Москвичка (Кондратьев) - страница 54

Людмила Ивановна засобиралась домой. Зажгли свет в комнате. Альпа бросилась на грудь Ольге Николаевне, приглашая к игре, потом подбежала к Татьяне Федоровне.

— Тебе бы все играть, девочка, — сказала ей та. — Без такого игрунка нам будет скучно.

Людмила Ивановна предложила:

— Первый щенок от Альпы — ваш. Хотите?

Татьяна Федоровна ничуть не обрадовалась.

— Нет, нет, — сказала она. — Мы не держим.

— У нас был такой. Очень давно. С ним мой маленький брат Алеша играл, — объяснила Ольга Николаевна. — Алеша наш умер совсем малышом…

Людмила Ивановна хотела что-то спросить, но сдержалась.

— Альпа, спешим! — сказала она. — Не то мне от Мити попадет, да и тебе. Поругаемся.

— Муж разве не знает, где вы? — спросила Ольга Николаевна. Татьяна Федоровна все еще стояла потупясь.

— Знает и проверять не будет, но все равно… Хотите расскажу, как я первый раз с ним поссорилась? Я ездила к своей больной подруге, там встретила еще девочек, потом мы ушли и решили отправиться в кафе-мороженое, а после я еще зашла к одной из них поболтать. Совсем заболталась, возвращаюсь домой поздно, думаю: сейчас Митя меня отругает. Что ему сказать? Уже в подъезд вошла, а все еще не придумала. Врать нет причины, а правду сказать — не найду удачной формулы. Придумаю в лифте! Еду в лифте на четвертый этаж. Слишком быстро! Не успела. «А! — сказала себе. — Лень выдумывать. Обругаю его сама».

Вхожу. Альпа лижется. Слышу — журчание в ванной и чудный аромат по всей квартире. Заглядываю — о ужас! — весь мой драгоценный французский шампунь, который я расходую по капле, трясясь над каждой, вылит запросто в ванну, Митя утопает в жемчужнейшей пене, блаженствует, как богдыхан!

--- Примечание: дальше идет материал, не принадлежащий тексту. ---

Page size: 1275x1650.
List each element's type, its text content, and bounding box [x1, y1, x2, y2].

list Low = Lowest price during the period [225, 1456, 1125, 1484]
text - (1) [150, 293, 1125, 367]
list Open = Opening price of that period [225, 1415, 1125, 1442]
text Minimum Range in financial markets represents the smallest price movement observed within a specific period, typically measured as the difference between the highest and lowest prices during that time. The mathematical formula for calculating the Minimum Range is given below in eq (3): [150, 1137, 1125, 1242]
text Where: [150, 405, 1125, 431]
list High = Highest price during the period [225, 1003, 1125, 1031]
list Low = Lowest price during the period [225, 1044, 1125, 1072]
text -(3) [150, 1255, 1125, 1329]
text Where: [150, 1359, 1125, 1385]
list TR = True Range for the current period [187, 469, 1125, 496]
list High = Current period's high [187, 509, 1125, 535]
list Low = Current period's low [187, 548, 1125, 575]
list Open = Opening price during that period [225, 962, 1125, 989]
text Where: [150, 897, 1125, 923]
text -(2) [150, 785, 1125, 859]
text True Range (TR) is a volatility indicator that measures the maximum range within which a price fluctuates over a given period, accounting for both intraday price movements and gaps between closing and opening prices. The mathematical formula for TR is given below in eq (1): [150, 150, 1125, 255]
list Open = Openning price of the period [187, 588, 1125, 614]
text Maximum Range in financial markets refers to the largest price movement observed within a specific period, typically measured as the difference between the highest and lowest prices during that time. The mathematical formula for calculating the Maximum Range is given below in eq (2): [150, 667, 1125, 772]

Вот тут я ему действительно выдала!..

3

Веткина ушла довольная, что снова, кажется, развеселила их. Татьяна Федоровна стала укладываться спать. Ольга Николаевна убрала со стола, вымыла посуду и решила принять ванну.

Почти весь вечер она была в таком состоянии, когда все окружающее, все прошлое, будущее как-то касается твоей жизни, все берется из чужих даже событий, историй и как-то сказывается на твоих чувствах, вбирается в твое бытие. Даже история с Досифеей вызвала мысль: «Мне уже тридцать шесть, ей тогда было тридцать девять…» Пришел на ум и рассказ Ивана Бунина «Чистый понедельник», которым Бунин был очень доволен: верующая москвичка скрывается от любимого человека; проходит время, и он случайно видит ее на Ордынке в Марфо-Мариинской обители — там, где ныне под большим черным куполом в форме боевого шлема, за стенами из серого кирпича размещается художественно-реставрационная мастерская имени Грабаря… Ни при какой вере, внушенной с детства, ни в какую эпоху Ольга Николаевна не была бы затворницей — не та у нее натура, не те, по-видимому, гены. Природа и общество создают таких, как она, для живого дела. Она им и занята. Ей сладко ощущать себя в движении, в действии. У нее есть страсть, пыл, огонь… А все же она чем-то «затворена» от простой женской удачи и не находит этому объяснения. Есть стена, которую Ольга Николаевна иногда, как бы спохватываясь, рушит, но та — словно в настойчивом сновидении — снова и снова перед ней возникает.